A scheme of arrangement is a term normally used to describe a compromise or arrangement between a company and its creditors or members or any class of them under section 425 of the Companies Act 1985, which may involve a scheme for the reconstruction of the company. If a majority in number representing three fourths in value of the creditors or members or any class of them agree to the compromise or arrangement, it is binding if sanctioned by the court. Section 425 may be invoked where there is an administration order in force in relation to the company, where there is a liquidator or provisional liquidator in office, or where the company is not subject to any insolvency proceedings.
The term is also used in Section 1 of the Insolvency Act 1986 in relation to company voluntary arrangements.
A secured creditor is a creditor with specific rights over some or all of a debtor’s assets. A secured creditor gets paid first out of the proceeds of sale of the security.
A security is a charge or mortgage over assets taken to secure payment of a debt. If the debt is not paid, the lender has a right to sell the charged assets. Security documents can be very complex. The commonest example is a mortgage over a property.

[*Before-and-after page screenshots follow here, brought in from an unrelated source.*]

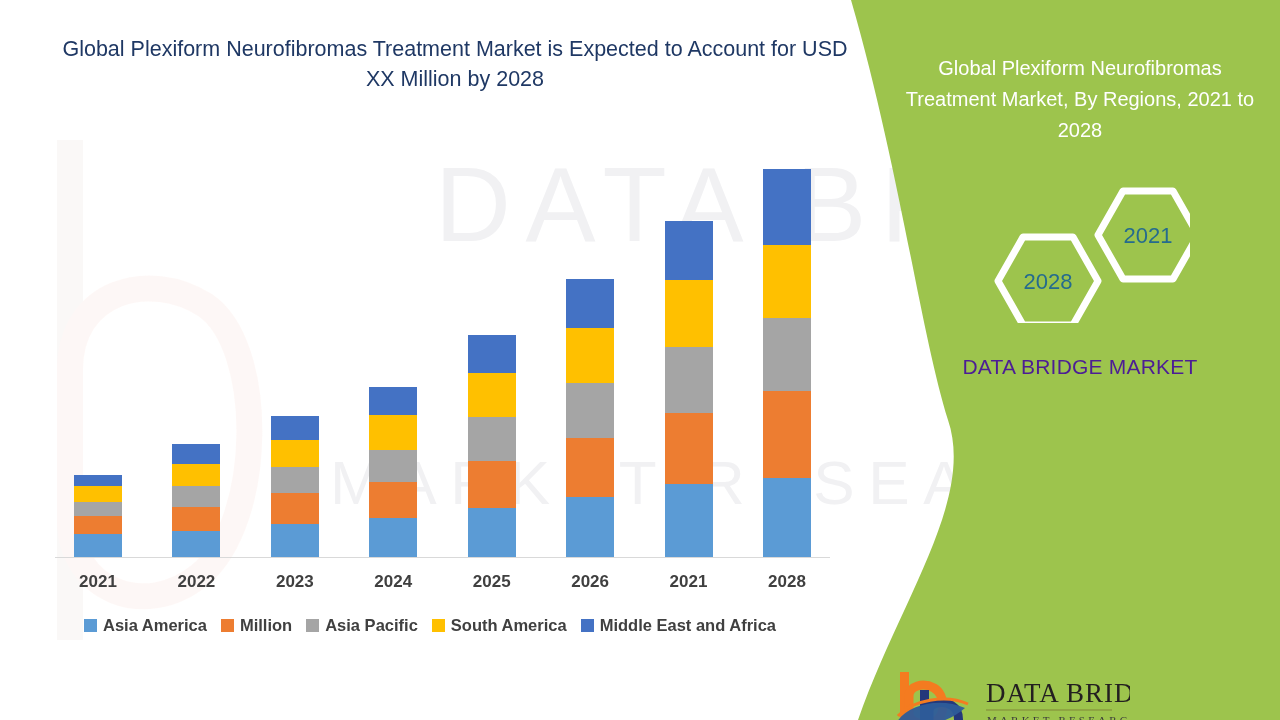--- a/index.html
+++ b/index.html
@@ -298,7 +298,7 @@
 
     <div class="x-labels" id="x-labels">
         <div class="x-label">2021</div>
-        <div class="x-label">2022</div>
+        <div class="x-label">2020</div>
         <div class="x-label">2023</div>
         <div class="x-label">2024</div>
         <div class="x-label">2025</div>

A shadow director is a person who is not formally appointed as a director, but in accordance with whose directions or instructions the directors of a company are accustomed to act. However, a person is not a shadow director merely because the directors act on advice given by him in a professional capacity.
A special manager is a person appointed by the court in a compulsory liquidation or bankruptcy to assist the liquidator, Official Receiver or trustee in managing the insolvent’s business. He does not need to be a licensed insolvency practitioner.

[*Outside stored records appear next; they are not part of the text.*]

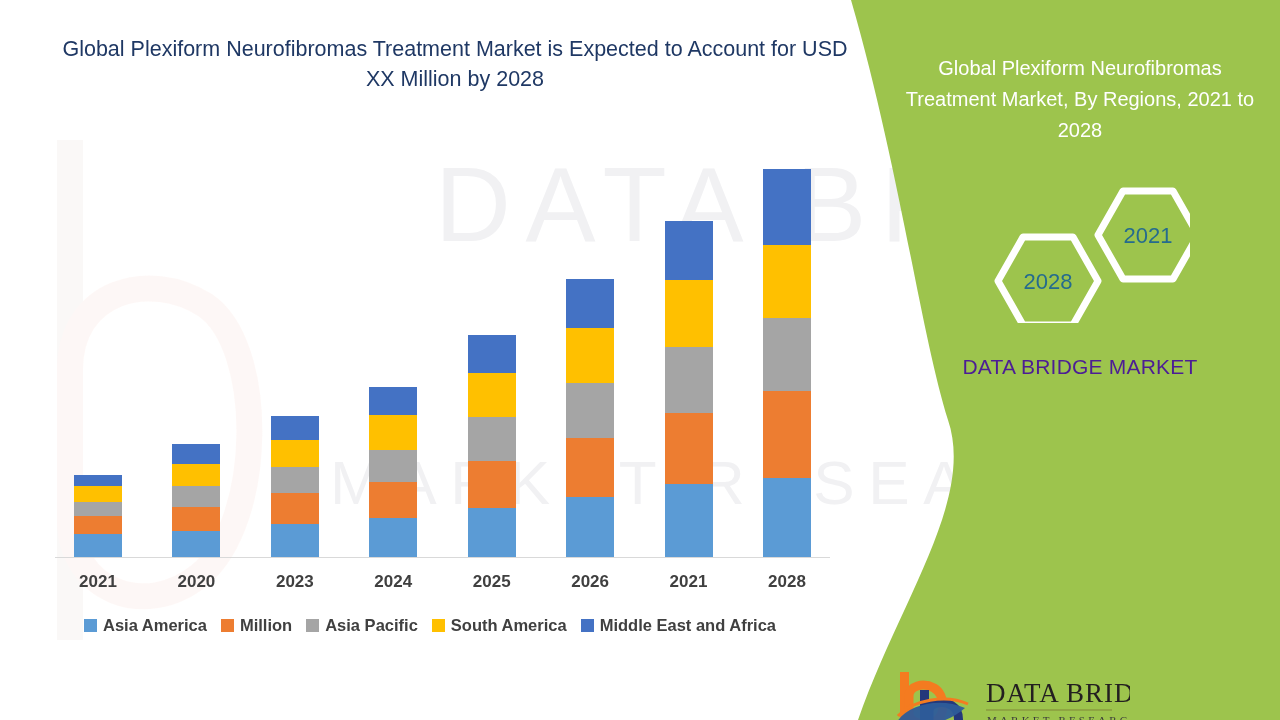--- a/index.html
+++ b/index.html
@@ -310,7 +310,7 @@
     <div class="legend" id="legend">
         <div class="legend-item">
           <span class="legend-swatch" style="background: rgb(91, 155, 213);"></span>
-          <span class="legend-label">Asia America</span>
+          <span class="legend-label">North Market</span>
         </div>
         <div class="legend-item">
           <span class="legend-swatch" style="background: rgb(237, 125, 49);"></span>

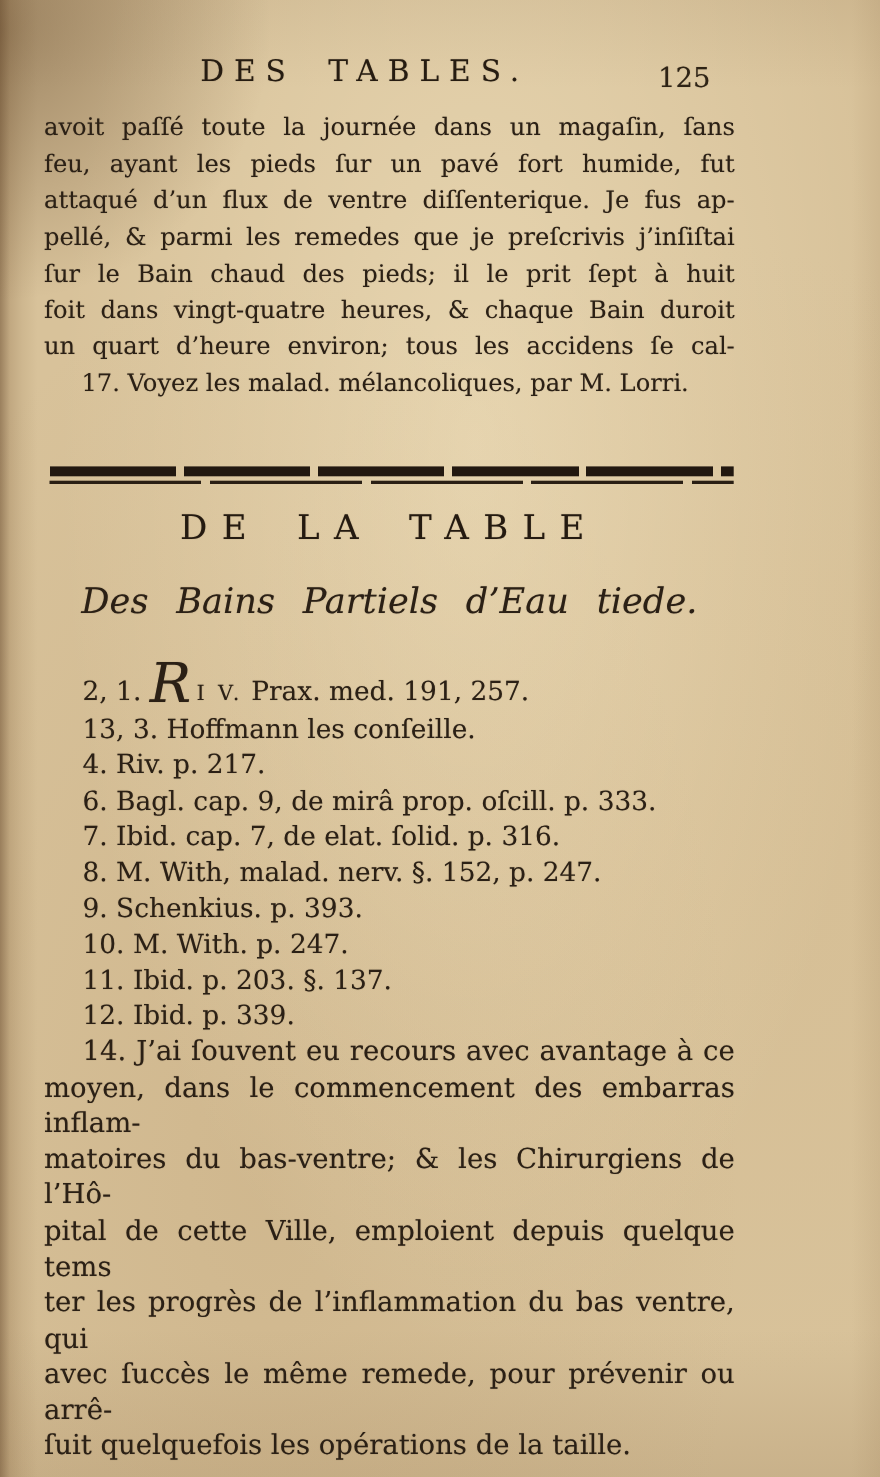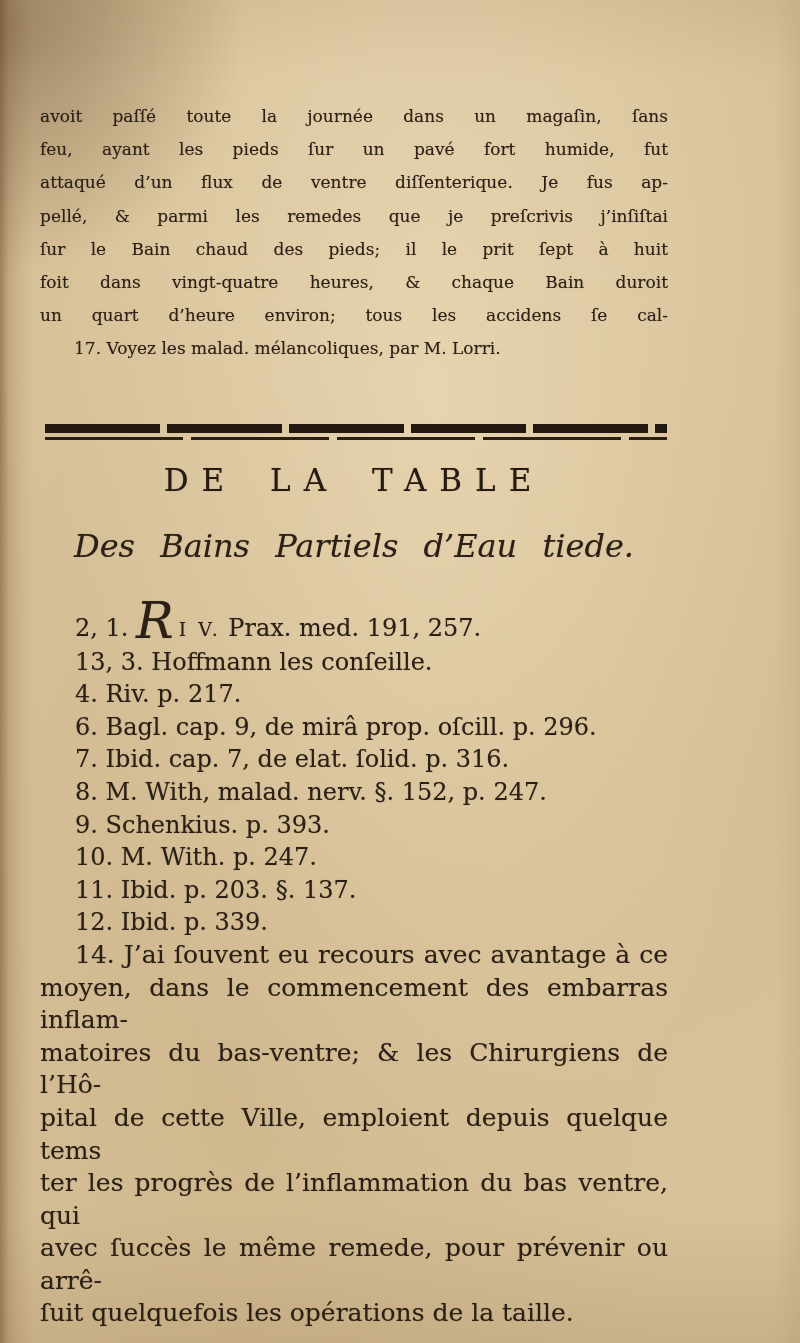--- a/index.html
+++ b/index.html
@@ -76,6 +76,10 @@
 
 <div class="page">
 
+  <div class="running-header">
+    <div class="header-title ink">DES TABLES.</div>
+    <div class="page-number ink">125</div>
+  </div>
 
   <div class="col para-top">
     <div class="text-line just ink">avoit paſſé toute la journée dans un magaſin, ſans</div>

A statutory demand is a formal notice requiring payment of a debt exceeding £750 within 21 days, in default of which bankruptcy or liquidation proceedings may be commenced without further notice. Cannot be used where the debt is disputed.
A transaction at an undervalue can describe either a gift or a transaction in which the consideration received is significantly less than that given. In certain circumstances, such a transaction can be challenged by an administrator, a liquidator or a trustee in bankruptcy.
A supervisor is the licensed insolvency practitioner appointed by creditors to supervise the way in which an approved voluntary arrangement is put into effect.
Quite apart from its common usage (eg under the Trustee Act 1925) this is a term used for a variety of insolvency appointments, including the licensed insolvency practitioner appointed in an English bankruptcy, a Scottish sequestration, a deed of arrangement; a Scottish trust deed and an administration order (of the affairs of a deceased debtor).
An undervalue transaction is a transaction entered into by a company who subsequently goes into bankruptcy which the court orders be set aside, usually upon the application of a liquidator for the benefit of the debtor’s creditors.
An unsecured creditor, strictly, is any creditor who does not hold security. More commonly used to refer to any ordinary creditor who has no preferential rights, although, in fact, preferential creditors will almost always also have an element that is unsecured. In any event, they are the last in the queue, apart from shareholders.
VAT bad debt relief is the relief obtained in respect of the VAT element of an unpaid debt. Previously available only when the debtor became insolvent, relief is now available where debt is six months old at the relevant date.
A winding-up order is an order made by the court for a company to be placed in compulsory liquidation.
A winding-up petition is a petition presented to the court seeking an order that a company be put into compulsory liquidation.
Wrongful trading is a term applied to companies in liquidation where a director allowed the company to continue trading in circumstances where he should have concluded that there was no reasonable prospect that the company would avoid going into insolvent liquidation. The directors involved may be made personally liable to contribute the company’s assets.